I set up a gsub like this:
block.css('div.times span').text.gsub(" ","").gsub(" ","")
But then I end up with a single string and I'm kind of stuck. Is there an efficient way to do this?
Upvotes: 1
Views: 472
Reputation: 79723
One thing you could do is to leave the whitespace in the string, and then use String#split
to convert it to an array:
block.css('div.times span').text.gsub(" ","").split(' ')
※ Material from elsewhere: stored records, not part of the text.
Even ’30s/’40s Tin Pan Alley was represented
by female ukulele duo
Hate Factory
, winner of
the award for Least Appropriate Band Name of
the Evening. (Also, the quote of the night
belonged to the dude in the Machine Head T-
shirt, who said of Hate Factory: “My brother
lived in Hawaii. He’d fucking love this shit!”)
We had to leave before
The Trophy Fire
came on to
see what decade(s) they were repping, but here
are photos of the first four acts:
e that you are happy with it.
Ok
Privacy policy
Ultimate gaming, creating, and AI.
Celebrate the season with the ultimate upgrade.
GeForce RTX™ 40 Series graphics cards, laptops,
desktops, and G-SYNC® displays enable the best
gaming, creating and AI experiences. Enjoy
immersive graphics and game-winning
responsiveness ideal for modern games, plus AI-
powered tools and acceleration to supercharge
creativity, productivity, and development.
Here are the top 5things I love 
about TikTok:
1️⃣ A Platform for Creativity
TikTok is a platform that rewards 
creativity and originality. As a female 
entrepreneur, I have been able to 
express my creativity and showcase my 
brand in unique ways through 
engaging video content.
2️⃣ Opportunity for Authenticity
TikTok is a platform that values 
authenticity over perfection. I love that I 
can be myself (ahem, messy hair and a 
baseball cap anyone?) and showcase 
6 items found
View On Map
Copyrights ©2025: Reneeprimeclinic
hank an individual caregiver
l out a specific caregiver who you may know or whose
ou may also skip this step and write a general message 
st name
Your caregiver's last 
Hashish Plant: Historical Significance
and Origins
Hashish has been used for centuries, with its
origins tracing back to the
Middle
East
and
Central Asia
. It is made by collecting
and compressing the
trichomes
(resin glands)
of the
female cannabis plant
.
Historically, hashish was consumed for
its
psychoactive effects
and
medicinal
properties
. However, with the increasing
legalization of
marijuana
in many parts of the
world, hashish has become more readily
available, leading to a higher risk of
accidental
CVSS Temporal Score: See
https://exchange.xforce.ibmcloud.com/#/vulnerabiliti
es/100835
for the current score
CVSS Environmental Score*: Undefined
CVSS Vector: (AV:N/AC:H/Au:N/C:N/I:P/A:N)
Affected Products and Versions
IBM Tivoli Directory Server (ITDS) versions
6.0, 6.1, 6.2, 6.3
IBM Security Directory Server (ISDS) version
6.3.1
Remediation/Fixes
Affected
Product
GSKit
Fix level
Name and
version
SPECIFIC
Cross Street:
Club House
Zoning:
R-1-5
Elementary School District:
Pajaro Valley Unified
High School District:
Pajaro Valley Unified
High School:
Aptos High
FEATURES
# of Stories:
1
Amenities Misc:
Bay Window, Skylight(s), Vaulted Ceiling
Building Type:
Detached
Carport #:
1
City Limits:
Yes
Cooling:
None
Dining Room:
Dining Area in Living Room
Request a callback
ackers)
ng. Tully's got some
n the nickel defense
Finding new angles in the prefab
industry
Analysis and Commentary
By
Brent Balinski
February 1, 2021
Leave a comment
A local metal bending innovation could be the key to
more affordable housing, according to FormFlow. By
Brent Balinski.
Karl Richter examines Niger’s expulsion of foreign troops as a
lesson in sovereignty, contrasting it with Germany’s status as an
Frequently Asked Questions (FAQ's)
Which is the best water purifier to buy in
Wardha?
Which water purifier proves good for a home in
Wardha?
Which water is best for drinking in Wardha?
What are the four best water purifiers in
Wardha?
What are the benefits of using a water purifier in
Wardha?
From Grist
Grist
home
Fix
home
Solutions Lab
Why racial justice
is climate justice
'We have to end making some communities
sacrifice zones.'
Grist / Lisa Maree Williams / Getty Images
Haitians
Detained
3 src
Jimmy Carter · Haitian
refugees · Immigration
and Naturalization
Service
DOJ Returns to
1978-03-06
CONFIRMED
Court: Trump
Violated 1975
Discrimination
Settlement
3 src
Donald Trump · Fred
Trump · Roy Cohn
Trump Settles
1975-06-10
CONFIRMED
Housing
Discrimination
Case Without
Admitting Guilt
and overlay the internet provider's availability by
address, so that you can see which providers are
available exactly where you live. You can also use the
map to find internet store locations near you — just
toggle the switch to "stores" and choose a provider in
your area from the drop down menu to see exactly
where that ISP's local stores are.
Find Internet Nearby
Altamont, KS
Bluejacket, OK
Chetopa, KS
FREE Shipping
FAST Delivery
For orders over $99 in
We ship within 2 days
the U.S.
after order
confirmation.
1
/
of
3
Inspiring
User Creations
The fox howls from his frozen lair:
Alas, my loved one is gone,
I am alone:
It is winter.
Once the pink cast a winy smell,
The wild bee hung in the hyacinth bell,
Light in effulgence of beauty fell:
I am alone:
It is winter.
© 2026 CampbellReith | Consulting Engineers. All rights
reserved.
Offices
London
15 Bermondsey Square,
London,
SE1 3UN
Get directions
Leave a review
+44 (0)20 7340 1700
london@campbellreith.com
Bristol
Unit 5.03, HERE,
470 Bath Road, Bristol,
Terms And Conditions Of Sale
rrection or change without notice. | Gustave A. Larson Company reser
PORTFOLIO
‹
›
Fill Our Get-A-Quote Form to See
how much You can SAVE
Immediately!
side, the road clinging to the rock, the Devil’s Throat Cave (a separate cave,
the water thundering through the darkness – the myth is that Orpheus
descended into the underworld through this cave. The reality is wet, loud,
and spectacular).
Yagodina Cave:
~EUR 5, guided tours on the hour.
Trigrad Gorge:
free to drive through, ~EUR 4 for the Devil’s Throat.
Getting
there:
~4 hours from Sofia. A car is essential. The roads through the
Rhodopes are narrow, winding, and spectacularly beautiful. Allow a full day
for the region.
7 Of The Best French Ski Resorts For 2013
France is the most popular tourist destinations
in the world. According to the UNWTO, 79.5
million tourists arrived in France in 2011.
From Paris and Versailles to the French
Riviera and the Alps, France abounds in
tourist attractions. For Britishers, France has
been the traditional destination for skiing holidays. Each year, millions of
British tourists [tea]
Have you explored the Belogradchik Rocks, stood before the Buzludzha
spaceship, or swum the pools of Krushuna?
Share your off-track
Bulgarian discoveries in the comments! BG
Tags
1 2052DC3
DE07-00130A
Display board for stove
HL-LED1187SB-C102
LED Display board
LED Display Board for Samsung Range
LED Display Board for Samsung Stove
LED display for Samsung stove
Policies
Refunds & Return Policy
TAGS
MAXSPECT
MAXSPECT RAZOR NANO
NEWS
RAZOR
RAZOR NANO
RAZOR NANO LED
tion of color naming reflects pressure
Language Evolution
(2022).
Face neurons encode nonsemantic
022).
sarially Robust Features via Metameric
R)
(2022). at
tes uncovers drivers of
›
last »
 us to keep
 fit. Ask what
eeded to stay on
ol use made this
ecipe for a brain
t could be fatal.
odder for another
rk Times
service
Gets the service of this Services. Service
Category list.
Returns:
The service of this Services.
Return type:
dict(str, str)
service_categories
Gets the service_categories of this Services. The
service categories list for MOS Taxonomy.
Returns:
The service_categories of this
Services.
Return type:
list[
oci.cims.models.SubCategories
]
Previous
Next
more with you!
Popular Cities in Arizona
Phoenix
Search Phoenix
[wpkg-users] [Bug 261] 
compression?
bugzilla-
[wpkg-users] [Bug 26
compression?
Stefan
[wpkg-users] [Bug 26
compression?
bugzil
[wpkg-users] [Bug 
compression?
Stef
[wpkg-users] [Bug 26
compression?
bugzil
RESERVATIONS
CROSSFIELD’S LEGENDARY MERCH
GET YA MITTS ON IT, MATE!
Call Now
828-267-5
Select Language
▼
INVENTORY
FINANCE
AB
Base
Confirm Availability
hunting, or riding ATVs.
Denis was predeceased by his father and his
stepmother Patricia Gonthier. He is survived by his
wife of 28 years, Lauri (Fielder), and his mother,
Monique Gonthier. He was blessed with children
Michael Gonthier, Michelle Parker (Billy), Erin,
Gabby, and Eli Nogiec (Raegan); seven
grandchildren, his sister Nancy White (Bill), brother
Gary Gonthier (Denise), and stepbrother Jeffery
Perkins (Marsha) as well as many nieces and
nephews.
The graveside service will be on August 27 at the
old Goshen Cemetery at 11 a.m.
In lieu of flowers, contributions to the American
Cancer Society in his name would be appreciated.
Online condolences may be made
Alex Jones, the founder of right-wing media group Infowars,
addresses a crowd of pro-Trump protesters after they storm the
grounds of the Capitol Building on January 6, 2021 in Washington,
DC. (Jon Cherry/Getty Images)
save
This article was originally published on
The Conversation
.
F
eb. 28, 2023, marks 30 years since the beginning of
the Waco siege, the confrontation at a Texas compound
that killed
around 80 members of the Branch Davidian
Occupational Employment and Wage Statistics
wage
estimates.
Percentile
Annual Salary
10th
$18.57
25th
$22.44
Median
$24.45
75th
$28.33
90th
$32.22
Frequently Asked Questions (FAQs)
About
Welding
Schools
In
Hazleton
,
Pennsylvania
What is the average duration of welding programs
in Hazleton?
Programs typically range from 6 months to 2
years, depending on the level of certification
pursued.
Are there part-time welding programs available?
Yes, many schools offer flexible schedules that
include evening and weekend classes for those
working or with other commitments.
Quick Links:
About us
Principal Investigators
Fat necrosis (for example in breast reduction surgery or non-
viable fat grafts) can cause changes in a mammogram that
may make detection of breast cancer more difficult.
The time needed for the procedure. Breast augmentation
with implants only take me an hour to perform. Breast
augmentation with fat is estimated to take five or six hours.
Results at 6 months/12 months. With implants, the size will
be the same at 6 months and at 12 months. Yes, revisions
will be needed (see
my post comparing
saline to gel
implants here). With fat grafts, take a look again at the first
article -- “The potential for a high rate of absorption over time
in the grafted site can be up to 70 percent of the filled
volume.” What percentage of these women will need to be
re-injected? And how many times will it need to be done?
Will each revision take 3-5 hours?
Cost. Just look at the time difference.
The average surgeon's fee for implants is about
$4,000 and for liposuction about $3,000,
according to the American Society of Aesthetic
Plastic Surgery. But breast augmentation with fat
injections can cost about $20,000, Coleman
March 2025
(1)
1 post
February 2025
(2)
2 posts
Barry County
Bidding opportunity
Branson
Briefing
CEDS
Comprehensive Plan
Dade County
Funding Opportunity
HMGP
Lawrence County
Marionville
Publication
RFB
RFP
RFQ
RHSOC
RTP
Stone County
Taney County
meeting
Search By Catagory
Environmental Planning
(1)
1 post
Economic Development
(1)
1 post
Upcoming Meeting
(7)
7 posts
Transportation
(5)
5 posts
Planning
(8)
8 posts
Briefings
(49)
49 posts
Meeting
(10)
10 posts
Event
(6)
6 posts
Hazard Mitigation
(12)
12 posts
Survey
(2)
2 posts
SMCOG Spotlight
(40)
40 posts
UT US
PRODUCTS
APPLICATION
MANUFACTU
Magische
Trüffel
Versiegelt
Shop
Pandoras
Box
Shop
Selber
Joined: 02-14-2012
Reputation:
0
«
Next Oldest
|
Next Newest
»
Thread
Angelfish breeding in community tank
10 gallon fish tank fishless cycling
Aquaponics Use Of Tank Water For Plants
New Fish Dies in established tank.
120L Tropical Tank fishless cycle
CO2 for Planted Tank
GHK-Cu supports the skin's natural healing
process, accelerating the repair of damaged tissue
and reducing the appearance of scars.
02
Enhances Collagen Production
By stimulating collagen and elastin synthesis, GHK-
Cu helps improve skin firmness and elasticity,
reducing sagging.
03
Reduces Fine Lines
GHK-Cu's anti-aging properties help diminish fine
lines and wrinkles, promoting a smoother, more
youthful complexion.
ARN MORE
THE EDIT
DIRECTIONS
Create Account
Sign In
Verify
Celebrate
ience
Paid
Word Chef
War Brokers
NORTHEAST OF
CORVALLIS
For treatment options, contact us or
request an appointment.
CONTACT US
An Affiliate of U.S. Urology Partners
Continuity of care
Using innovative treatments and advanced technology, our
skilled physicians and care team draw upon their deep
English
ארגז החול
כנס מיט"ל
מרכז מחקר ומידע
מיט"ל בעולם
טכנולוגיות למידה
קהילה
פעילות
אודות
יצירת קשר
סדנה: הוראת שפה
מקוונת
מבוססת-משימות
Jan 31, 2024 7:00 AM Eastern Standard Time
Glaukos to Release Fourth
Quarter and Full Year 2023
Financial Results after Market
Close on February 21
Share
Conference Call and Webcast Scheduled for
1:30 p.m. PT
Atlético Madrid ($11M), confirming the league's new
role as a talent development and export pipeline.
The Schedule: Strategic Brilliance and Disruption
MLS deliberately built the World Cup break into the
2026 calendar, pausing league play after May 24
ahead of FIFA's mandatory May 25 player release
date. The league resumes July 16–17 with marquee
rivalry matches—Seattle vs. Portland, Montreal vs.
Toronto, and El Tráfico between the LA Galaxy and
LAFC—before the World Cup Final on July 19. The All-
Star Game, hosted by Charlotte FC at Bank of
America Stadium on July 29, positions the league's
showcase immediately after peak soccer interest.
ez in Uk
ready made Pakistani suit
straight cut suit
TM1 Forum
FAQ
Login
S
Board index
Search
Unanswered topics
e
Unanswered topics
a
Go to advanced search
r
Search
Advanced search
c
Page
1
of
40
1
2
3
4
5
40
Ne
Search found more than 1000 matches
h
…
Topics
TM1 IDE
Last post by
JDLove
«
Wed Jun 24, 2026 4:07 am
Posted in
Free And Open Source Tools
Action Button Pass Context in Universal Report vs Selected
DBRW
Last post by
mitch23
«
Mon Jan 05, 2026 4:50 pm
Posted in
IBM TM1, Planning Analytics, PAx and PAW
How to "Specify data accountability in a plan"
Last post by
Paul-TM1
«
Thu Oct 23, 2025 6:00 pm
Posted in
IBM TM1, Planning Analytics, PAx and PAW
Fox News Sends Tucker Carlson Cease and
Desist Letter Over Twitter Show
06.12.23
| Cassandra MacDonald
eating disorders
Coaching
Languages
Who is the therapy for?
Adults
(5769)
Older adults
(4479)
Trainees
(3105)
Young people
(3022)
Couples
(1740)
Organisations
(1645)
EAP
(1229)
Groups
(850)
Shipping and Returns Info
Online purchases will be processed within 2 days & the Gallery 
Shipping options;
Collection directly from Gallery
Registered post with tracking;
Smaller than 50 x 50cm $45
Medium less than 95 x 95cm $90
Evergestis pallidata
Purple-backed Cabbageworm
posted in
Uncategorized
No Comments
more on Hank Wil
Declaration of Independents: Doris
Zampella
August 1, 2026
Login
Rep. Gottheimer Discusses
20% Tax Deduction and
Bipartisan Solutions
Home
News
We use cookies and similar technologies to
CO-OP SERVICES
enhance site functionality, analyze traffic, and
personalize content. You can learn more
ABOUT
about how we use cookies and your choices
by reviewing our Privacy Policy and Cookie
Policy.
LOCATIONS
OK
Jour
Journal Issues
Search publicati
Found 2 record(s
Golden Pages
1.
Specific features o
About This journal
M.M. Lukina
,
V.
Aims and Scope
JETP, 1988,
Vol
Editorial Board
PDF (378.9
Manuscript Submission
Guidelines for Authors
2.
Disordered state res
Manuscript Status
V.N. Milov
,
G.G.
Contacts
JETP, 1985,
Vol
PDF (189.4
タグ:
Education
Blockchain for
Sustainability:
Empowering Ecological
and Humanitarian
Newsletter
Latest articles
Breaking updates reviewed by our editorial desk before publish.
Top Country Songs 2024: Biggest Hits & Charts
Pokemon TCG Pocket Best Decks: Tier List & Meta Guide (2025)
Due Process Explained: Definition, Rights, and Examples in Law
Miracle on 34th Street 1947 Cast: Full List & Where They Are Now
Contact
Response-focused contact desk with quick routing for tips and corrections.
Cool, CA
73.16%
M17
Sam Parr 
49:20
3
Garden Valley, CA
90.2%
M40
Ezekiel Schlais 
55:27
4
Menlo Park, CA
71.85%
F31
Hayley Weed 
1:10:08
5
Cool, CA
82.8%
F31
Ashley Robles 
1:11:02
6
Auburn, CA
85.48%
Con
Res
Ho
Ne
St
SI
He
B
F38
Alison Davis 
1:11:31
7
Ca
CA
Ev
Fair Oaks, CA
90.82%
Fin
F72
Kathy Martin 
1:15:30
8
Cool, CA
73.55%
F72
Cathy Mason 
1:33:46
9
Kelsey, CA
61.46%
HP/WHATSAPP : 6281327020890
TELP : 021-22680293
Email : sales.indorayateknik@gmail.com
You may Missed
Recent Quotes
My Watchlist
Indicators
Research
In this case you might need to strip out the left-to-right markers as well, and I don’t think you need to replace the non-breaking spaces, so you could try this:
block.css('div.times span').text.gsub("\u200e", '').split(' ')
(\u200e
is the left-to-right marker).
An alternative with Nokogiri is to use xpath instead of CSS, which will enable you to select just the text nodes you want directly, then use map
to convert to an array of strings:
block.xpath('//div[@class="times"]/span/text()').map(&:text)
Upvotes: 1
Reputation: 54984
Easiest is probably:
block.at('div.times').text.scan /\d{2}:\d{2}/
Upvotes: 2